Wednesday 15 April 2015

NEWS: Africa to overtake U.S. in meeting LNG trade growth: IEA

 African seaborne gas exports will play a bigger role in meeting global LNG trade growth than the United States, whose supply will be capped by mass domestic switching from coal to gas-fired power generation, the West's energy watchdog said on Wednesday.
Africa's LNG exporters in Nigeria, Algeria and Equatorial Guinea are set for a new supply wave coming from major new discoveries off the coasts of Mozambique andTanzania, home to some of the biggest discoveries in a decade.

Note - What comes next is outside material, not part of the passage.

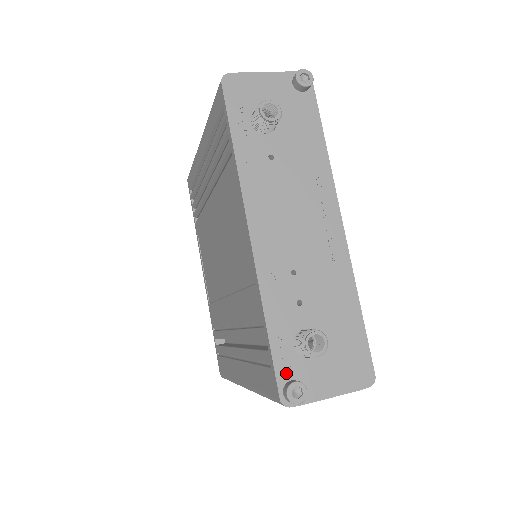
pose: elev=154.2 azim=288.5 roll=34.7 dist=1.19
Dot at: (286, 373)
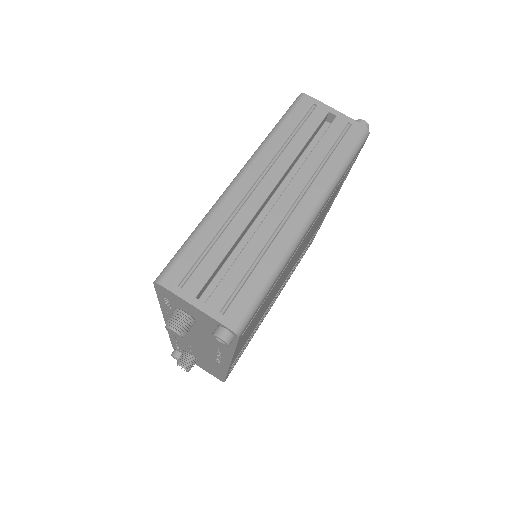
Dot at: (177, 349)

By contrast, the United States will fall behind as abundant gas supply muscles coal out of the domestic energy mix, creating huge demand for cheaper gas-fired power generation, Laszlo Varro, head of gas and power at the International Energy Agencysaid at the Flame gas conference in Amsterdam.
The scale of fuel switching facing the U.S. power generation sector outlined by Varro appears to be greater than previous estimates, which assumed coal might remain partly competitive as domestic gas prices edge higher.

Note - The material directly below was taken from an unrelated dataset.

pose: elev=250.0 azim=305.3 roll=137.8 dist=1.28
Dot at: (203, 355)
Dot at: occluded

"Africa will play a bigger role supplying the global trade growth than the U.S.," Varro said.
"Coal is in serious trouble in the United States, from (U.S. President Barack) Obama's administration climate policies to U.S. environmental regulations limiting emissions, we see a very large U.S. coal fleet being decommissioned in the next several years and almost no new coal plants being built," he added.
Varro said replacing all existing coal-fired capacity would exceed current U.S. gas production and predicted robust growth in gas consumption over coming decades.
Despite that, meaningful quantities of U.S. LNG will still be exported, Varro said. U.S. gas production driven by shale-gas drilling will see a "glorious decade" in the 2020s, but output will roughly come back to 2014 levels by 2040, he said.